Kara delikler evrenin belki de en ilginç ve hakkında hala en az şey bilinen yapılarından biri. Kara delik var mıdır? Varsa bizi içine çekebilir mi?
Belki böyle bir durumda olduğunuzu hayal etmek bile kendinizi Doctor Who’nun bir bölümünde oynuyor gibi hissettirebilir. Ancak, bu tuhaflığı anlamaya çalışan matematikçiler, fizikçiler ve diğer bilim insanları için ‘kara delik’ olgusu ve ardındaki sır perdesini aralamak oldukça önemli.

Kaliforniya’da bulunan Berkeley Üniversitesi’nde, Peter Hintz’in liderliğini yaptığı bir grup araştırmacı kara delikler üzerine bir araştırma yaptılar. Araştırmacıların çalışma sonuçları ise yakın zamanda Physical Review Letters dergisinde yayınlandı.
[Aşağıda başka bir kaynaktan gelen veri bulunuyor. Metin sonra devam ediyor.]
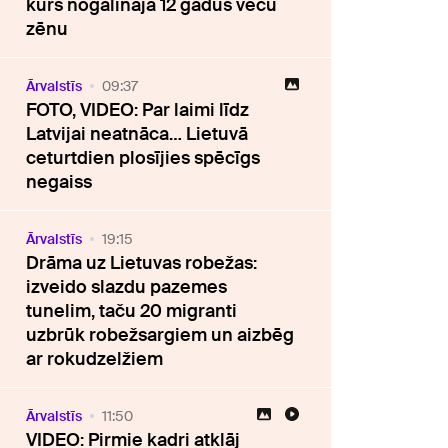
kurš nogalināja 12 gadus vecu
zēnu
Ārvalstīs
09:37
FOTO, VIDEO: Par laimi līdz
Latvijai neatnāca… Lietuvā
ceturtdien plosījies spēcīgs
negaiss
Ārvalstīs
19:15
Drāma uz Lietuvas robežas:
izveido slazdu pazemes
tunelim, taču 20 migranti
uzbrūk robežsargiem un aizbēg
ar rokudzelžiem
Ārvalstīs
11:50
VIDEO: Pirmie kadri atklāj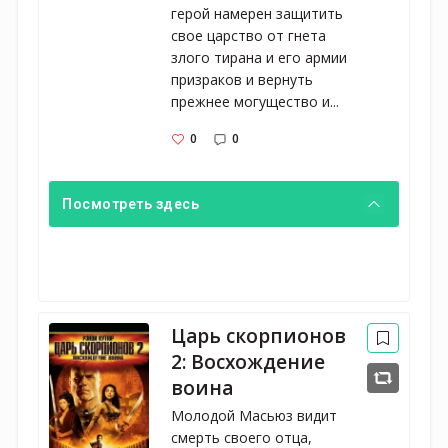
герой намерен защитить
свое царство от гнета
злого тирана и его армии
призраков и вернуть
прежнее могущество и...
0
0
Посмотреть здесь
Царь скорпионов
2: Восхождение
воина
Молодой Масьюз видит
смерть своего отца,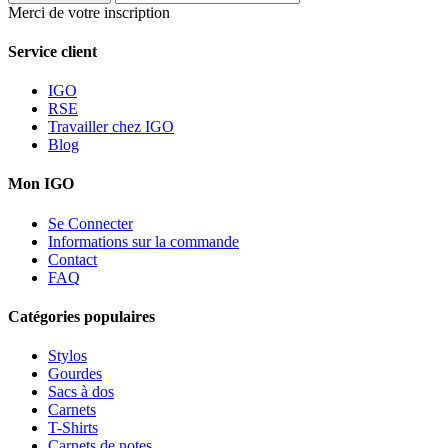
Merci de votre inscription
Service client
IGO
RSE
Travailler chez IGO
Blog
Mon IGO
Se Connecter
Informations sur la commande
Contact
FAQ
Catégories populaires
Stylos
Gourdes
Sacs à dos
Carnets
T-Shirts
Carnets de notes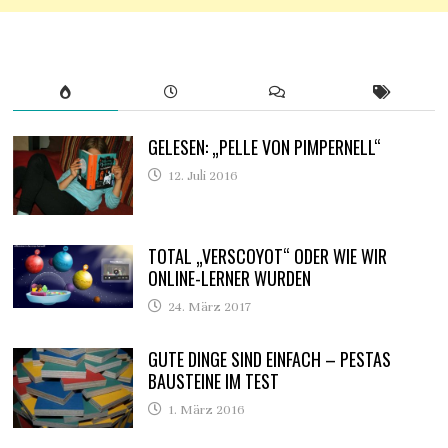
GELESEN: „PELLE VON PIMPERNELL“
12. Juli 2016
TOTAL „VERSCOYOT“ ODER WIE WIR
ONLINE-LERNER WURDEN
24. März 2017
GUTE DINGE SIND EINFACH – PESTAS
BAUSTEINE IM TEST
1. März 2016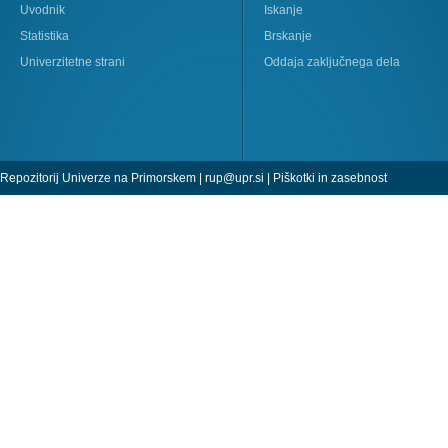
Uvodnik
Iskanje
Statistika
Brskanje
Univerzitetne strani
Oddaja zaključnega dela
Repozitorij Univerze na Primorskem |
rup@upr.si
|
Piškotki in zasebnost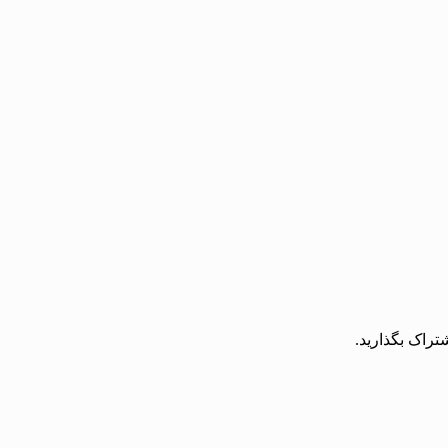
تراک بگذارید.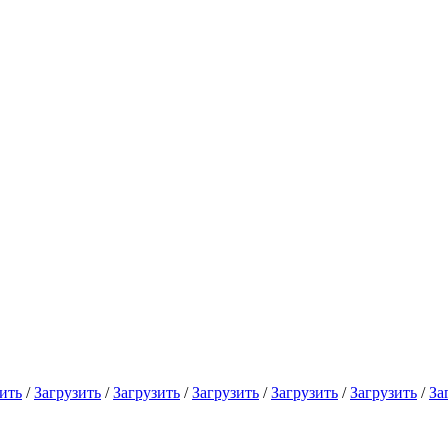
ить
/
Загрузить
/
Загрузить
/
Загрузить
/
Загрузить
/
Загрузить
/
За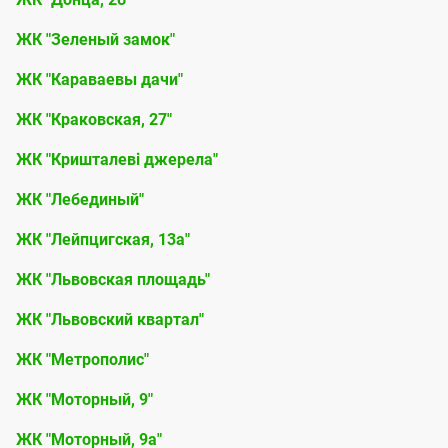
ЖК "Зеленый замок"
ЖК "Караваевы дачи"
ЖК "Краковская, 27"
ЖК "Кришталеві джерела"
ЖК "Лебединый"
ЖК "Лейпцигская, 13а"
ЖК "Львовская площадь"
ЖК "Львовский квартал"
ЖК "Метрополис"
ЖК "Моторный, 9"
ЖК "Моторный, 9а"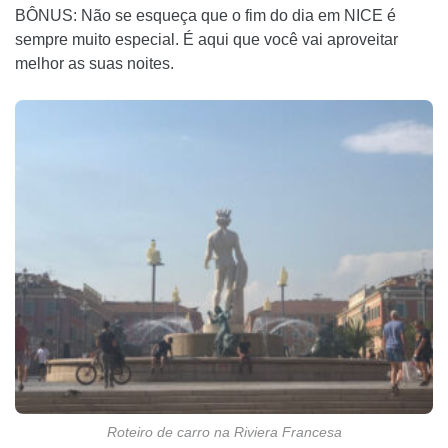
BÔNUS: Não se esqueça que o fim do dia em NICE é
sempre muito especial. É aqui que você vai aproveitar
melhor as suas noites.
Roteiro de carro na Riviera Francesa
Bulgulara başlamadan önce kara deliğin kısaca ne anlama geldiğine bir bakalım: Kara delikler en basit anlatımıyla, çok büyük kütleli olan ve çok güçlü çekim kuvvetleri nedeniyle yeteri kadar yakın mesafede bulunan her şeyi yutan kozmik yapılardır.

Neden oluştuklarının cevabı ise kütle çekim kuvveti ile yıldız iç basıncının çatışmasında gizli. Ömrünün sonuna doğru, yaklaşan yıldızlarda bir süre sonra merkezdeki nükleer tepkimeler, kütle çekim kuvvetini dengeleyemez hale gelir. Bu nedenle yıldızın tüm kütlesi merkeze doğru çekilmeye başlar. Bir süre sonra tüm kütle bir noktaya toplanmış olur ve yoğunluk inanılmaz arttığından bu kütlenin çevresinde olan her şey, ışık bile, bu yeni oluşan yapının içerisine doğru çekilir.

Hint bilim adamı Peter Hintz ve ekibi, kara deliğe girdiğimizde neler olabileceği konusunda fazlasıyla meraklıydı. Bu bağlamda başarılı bilim adamı, elektrik yüklü ve dönmeyen bir kara delik üzerinde çalışmalar yürütüyordu. Böyle bir nesnenin olay ufku içinde, Cauchy ufku şeklinde adlandırılan bir alanı vardı. Cauchy ufku, geçmişin artık geleceği belirlemediği, yani determinizmin (bilimsel kanıtlarla ispatlama) yıkıldığı nokta anlamına geliyordu. Fizikçiler, hiçbir gözlemcinin bu noktayı geçemeyeceğini, geçerse bile teorik olarak yok olacağını belirtiyorlardı.

Hintz konuyla alakalı fikrini, “Cauchy ufkunun ötesinde ne olduğunu bilmediğimiz göz önüne alındığında, matematiksel olarak mümkün olduğu sürece çok çılgın şeyler olabilir” şeklinde belirtti.

Dünyada, mevcut durumumuzu daha iyi anlamak ve geleceği tahmin etmek istersek geçmişe bakabiliriz. Fakat Cauchy Ufkunda, fizik yasaları geçerli değildir. Dolayısıyla, içeride neler olduğu ve olacağı konusunda kesin bir tahmin yapılamıyor.

Hintz ve ekibinin işaret ettiği bir diğer şey de, evrenin hızla genişlemesiydi. Bu nedenle enerji düşünüldüğünden daha eşit şekilde dağıtılabilinirdi. Ve bu durum sayesinde, uzay gemisinin motoru yeterince hızlı çalıştırılırsa Cauchy ufku geçilebilir ve diğer tarafa ulaşılabilinirdi. Ancak şunu da söylemek isteriz ki tüm bu hesaplamalar, yalnızca elektrik yükü olan kara delikler için geçerliydi.

Herhangi bir kara deliğe teorik olarak çekilme olasılığımız pek yüksek değil. Ancak yolculuğumuz sonunda hayatta kalabileceğimizi bilmek de güzel bir durum. Elbette, Cauchy ufkunun diğer tarafında bizi neyin beklediğini de şu an için bilemiyoruz. Peki sizce Cauchy Ufkunun ötesinde bizi neler bekliyordur?